Ahead of today’s announcement, the allocation of the SDRs has been criticised by experts. By basing the allocation on the quota of member countries, which is skewed in favour of the developed economies, the new SDRs will largely go to countries that don’t need it.

In response to the concern, IMF said it is encouraging voluntary channelling of some SDRs from countries with strong external positions to countries most in need, in order to magnify the benefits of this allocation. Over the past 16 months, some members have already pledged to lend US$24 billion, including US$15 billion from their existing SDRs, to the IMF’s Poverty Reduction and Growth Trust, which provides concessional loans to low-income countries.
The IMF is also engaging with its member countries on the possibility of a new Resilience and Sustainability Trust, which could use channelled SDRs to help the most vulnerable countries with structural transformation, including confronting climate-related challenges.
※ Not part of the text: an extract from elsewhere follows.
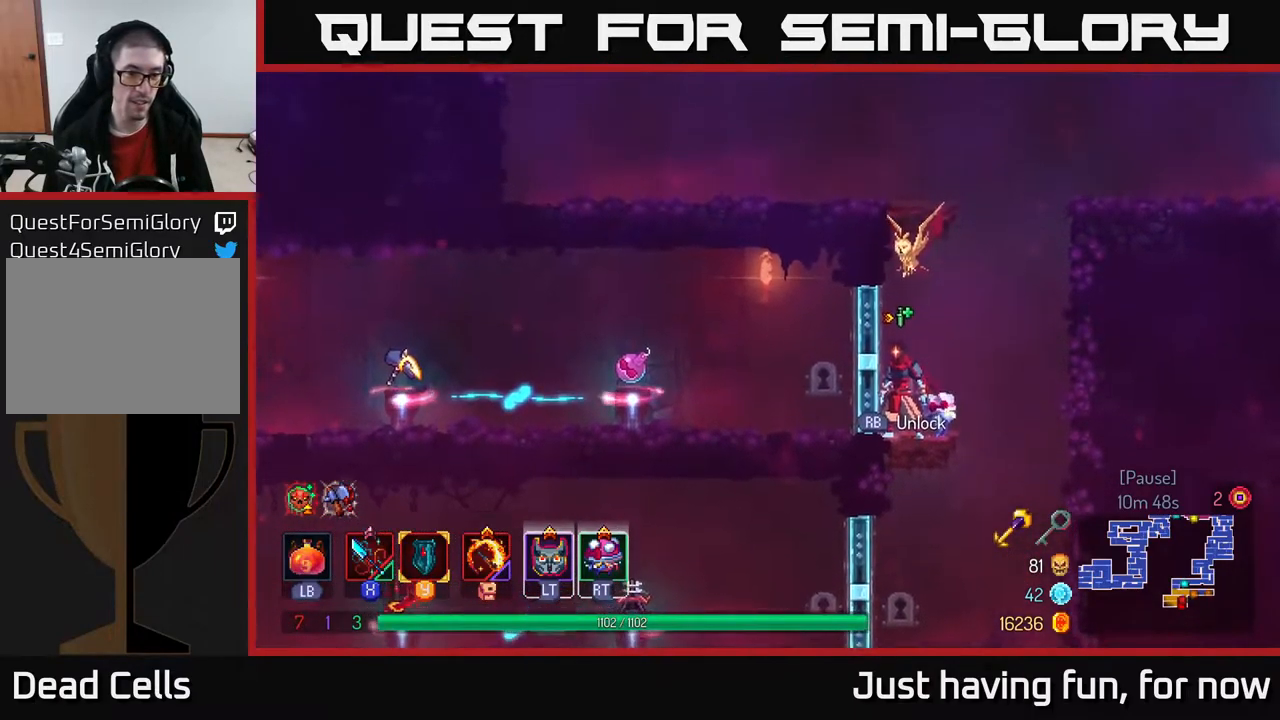
{"buttons": [], "left_stick": "center", "right_stick": "center", "events": [[117, "right_stick", "down-left"], [217, "right_stick", "center"]]}
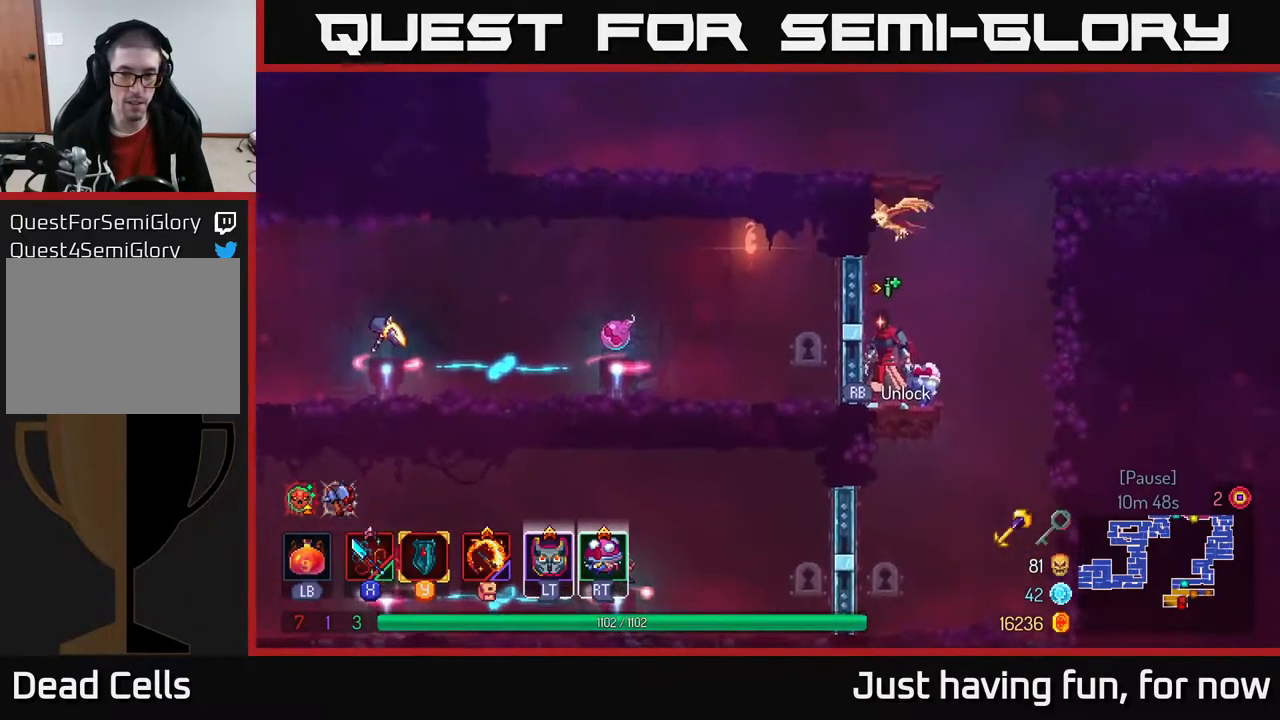
{"buttons": [], "left_stick": "left", "right_stick": "center", "events": [[150, "R1", "down"], [217, "R1", "up"], [300, "left_stick", "left"]]}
Another possibility could be to channel SDRs to support lending by multilateral development banks.

“This SDR allocation is a critical component of the IMF’s broader effort to support countries through the pandemic, which includes: US$117 billion in new financing for 85 countries; debt service relief for 29 low-income countries; and policy advice and capacity development support to over 175 countries to help secure a strong and more sustainable recovery,” the statement concluded.